Exercise brief:
What you give back should be only the lines from the one holding "Improve agronomic strategies." through the final line of the records, each reproduced exactly.

Dataset entries
%%

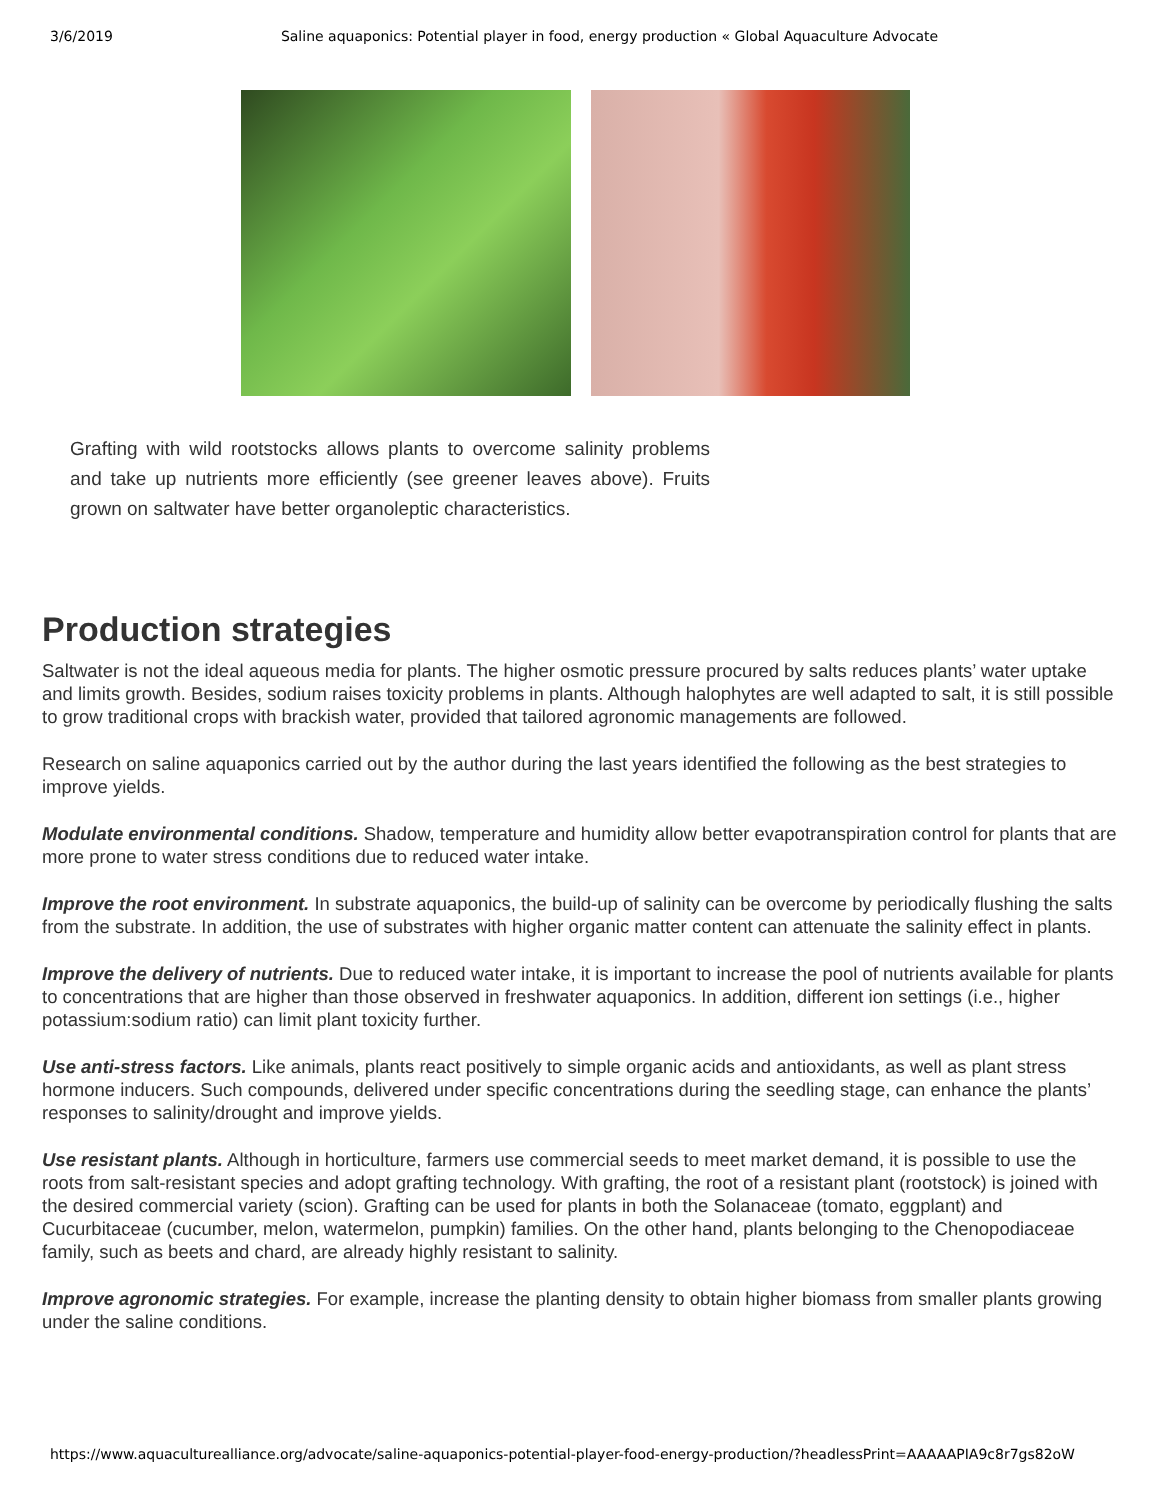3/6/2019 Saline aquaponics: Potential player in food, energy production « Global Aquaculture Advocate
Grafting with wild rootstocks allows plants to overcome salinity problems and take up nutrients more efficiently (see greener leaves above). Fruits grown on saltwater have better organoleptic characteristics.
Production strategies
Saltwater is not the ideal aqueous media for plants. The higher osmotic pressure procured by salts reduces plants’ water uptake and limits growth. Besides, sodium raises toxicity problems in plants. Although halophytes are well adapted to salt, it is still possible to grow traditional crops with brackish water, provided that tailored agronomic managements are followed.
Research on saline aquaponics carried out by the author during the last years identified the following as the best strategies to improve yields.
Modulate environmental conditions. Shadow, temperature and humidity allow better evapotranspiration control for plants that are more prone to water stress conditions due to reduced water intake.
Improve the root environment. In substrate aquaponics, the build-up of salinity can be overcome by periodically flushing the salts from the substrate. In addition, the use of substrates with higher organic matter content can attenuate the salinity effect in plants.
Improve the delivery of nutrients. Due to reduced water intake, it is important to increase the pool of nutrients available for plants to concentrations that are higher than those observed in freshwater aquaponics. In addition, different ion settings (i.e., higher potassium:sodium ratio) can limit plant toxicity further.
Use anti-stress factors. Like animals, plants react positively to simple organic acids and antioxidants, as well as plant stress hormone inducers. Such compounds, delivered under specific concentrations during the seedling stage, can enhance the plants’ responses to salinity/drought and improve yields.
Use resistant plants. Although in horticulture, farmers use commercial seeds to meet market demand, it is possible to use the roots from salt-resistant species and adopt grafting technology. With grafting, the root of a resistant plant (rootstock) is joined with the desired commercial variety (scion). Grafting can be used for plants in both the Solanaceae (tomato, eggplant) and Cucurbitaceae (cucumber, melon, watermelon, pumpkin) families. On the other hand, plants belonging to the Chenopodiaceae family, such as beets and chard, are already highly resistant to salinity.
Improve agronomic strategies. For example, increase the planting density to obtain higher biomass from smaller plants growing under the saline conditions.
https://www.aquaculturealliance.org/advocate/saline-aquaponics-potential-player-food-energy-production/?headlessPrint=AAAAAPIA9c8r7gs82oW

%%

Task solution:
Improve agronomic strategies. For example, increase the planting density to obtain higher biomass from smaller plants growing under the saline conditions.
https://www.aquaculturealliance.org/advocate/saline-aquaponics-potential-player-food-energy-production/?headlessPrint=AAAAAPIA9c8r7gs82oW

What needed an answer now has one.